At 6:30pm on a recent Tuesday evening, barely two-and-a-half weeks after Kingside opened its doors for the first time, the bright and beautiful Midtown space in the sleek new Viceroy Hotel near Carnegie Hall was buzzing like it was midnight in the Meatpacking District. In the front bar room, a business-casual crowd sipped barrel-aged Negronis, small-batch spirits and Brooklyn beers, and nibbled crispy baby artichokes and Serrano ham on focaccia. The decibel level was a little lower, but the excitement level remained the same in the expansive, brasserie-style dining room designed by Roman and Williams with white-tiled walls and black-and-white chessboard floor. Every caramel-colored booth was filled, every table taken, every stool at the chef’s counter occupied by diners hankering to experience chef/owner Marc Murphy’s high-end yet accessible New American comfort food and his partner Scott Gerber’s latest luxury-hotel bar hotspot.
“We saw how the area was developing—it seemed to be very, very, very expensive condos and uberwealthy people—and we wanted to create a place that Marc and I would like to hang out at. Casual, approachable, with a bit of a downtown feel and the kind of food you can eat two or three times a week, or come in after work or late-night for a drink,” says Gerber, CEO of nightlife and hospitality company Gerber Group, whose portfolio of iconic venues also includes Living Room in the W New York Times Square and Stone Rose Lounge in the Time Warner Center.
“Both Scott and I have had a fair amount of successes in this beautiful city, and combining forces has definitely helped attract attention to Kingside.

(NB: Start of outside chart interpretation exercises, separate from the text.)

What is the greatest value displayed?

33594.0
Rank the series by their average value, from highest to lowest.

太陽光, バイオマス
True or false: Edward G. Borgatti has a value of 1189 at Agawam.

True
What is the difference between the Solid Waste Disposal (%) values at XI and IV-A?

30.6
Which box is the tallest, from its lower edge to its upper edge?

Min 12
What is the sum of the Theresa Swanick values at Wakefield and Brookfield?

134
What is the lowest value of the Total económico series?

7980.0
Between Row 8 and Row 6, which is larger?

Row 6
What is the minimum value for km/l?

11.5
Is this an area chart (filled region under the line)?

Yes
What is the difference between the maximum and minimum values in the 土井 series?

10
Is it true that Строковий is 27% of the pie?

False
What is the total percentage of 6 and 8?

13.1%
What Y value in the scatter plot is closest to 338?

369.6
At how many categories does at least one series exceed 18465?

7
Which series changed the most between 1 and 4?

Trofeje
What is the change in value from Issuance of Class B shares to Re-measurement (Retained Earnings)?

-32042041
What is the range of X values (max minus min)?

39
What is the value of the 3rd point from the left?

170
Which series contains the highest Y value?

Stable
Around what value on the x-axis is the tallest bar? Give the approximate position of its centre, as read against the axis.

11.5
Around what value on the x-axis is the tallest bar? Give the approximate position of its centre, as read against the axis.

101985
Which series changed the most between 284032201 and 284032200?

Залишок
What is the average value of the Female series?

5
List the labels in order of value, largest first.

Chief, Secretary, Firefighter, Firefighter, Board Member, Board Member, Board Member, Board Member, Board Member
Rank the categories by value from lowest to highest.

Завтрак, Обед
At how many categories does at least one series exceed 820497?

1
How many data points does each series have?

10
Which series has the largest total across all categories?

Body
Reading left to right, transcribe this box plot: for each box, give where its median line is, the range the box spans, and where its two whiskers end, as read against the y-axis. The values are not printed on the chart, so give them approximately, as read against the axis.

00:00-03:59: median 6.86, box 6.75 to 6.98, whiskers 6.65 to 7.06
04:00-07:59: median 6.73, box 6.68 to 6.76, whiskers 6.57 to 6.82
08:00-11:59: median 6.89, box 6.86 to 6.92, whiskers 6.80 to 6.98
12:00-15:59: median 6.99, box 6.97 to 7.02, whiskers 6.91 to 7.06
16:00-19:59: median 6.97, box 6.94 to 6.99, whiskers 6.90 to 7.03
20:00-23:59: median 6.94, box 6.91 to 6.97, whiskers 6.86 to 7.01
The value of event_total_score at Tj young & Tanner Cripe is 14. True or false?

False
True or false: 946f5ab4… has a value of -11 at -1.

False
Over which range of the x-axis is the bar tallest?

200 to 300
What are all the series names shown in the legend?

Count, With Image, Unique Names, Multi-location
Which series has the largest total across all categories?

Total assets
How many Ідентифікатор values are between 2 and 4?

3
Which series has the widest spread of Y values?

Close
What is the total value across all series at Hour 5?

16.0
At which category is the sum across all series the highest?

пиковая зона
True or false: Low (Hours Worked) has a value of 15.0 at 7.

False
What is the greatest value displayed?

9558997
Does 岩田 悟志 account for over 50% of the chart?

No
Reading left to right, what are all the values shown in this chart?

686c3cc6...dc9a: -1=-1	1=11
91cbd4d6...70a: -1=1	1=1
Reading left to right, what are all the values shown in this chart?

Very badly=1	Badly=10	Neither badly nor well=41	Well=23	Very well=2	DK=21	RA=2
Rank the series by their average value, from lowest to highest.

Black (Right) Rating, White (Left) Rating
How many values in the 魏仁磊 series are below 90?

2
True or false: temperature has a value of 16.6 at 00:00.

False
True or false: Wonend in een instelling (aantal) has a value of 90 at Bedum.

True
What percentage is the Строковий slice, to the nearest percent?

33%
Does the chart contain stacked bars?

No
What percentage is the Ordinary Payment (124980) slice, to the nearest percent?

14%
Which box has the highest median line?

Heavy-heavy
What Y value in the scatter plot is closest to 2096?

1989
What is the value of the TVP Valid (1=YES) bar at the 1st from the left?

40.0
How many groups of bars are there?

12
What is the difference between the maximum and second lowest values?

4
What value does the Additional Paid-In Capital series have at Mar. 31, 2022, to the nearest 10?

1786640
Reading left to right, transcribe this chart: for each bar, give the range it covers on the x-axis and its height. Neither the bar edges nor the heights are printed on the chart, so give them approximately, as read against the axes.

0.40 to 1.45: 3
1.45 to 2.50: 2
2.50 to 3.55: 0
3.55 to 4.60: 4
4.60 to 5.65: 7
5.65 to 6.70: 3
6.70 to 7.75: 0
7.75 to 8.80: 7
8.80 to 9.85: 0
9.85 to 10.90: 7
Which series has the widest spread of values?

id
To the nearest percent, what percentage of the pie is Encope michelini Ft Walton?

I guess people know and like what we do,” notes Murphy, the humble toque behind beloved restaurants Landmarc (Tribeca and Time Warner Center) and Ditch Plains (West Village and Upper West Side), as well as judge on Food Network’s Chopped. “We already have regulars. One couple came in on Saturday for breakfast and dinner. The next day, they were here with their newspapers, having Sunday brunch. They said, ‘We live across the street and we don’t like to cook, so we’ll be here a lot.’ That’s really gratifying.”
About a year ago, Gerber approached Murphy and asked if he’d like to partner in the new venture. “The most important thing for me is how you get along with somebody on a gut level, and we get along very well,” says Gerber. “Marc really cares about what he’s doing. He shows up. He’s not the kind of celebrity chef who walks around saying hello to people, whose apron isn’t dirty. He’s a regular guy who likes to cook great food.” The menu, designed to reflect Murphy’s international childhood (as a boy he lived in Milan; Paris; Villefranche; Washington, D.C.; Rome; and Genoa) and love of travel, features crowd-pleasers like escargot in bone marrow and garlic butter, grilled octopus with chorizo and papas bravas, a killer braised pork shank, and the signature burger topped with white cheddar, soppressata and giardiniera relish.
The collaboration, both parties agree, has been extremely smooth. “It’s a real team effort,” says Murphy. “We’re both in the service industry, so we’re both doing everything.” The biggest challenge, adds Gerber, was selecting a name for the restaurant. “We were going back and forth, trying everything—a combination of our kids’ and grandparents’ names, old New York names, people who lived in the building before it was torn down... It was nuts. Then while my wife was working out, she realized the floor sort of looks like a chessboard. So we went through all of these chess-related words and finally came up with Kingside,” the side of the board closest to the king’s opening position. “Now we can’t imagine it being called anything else.”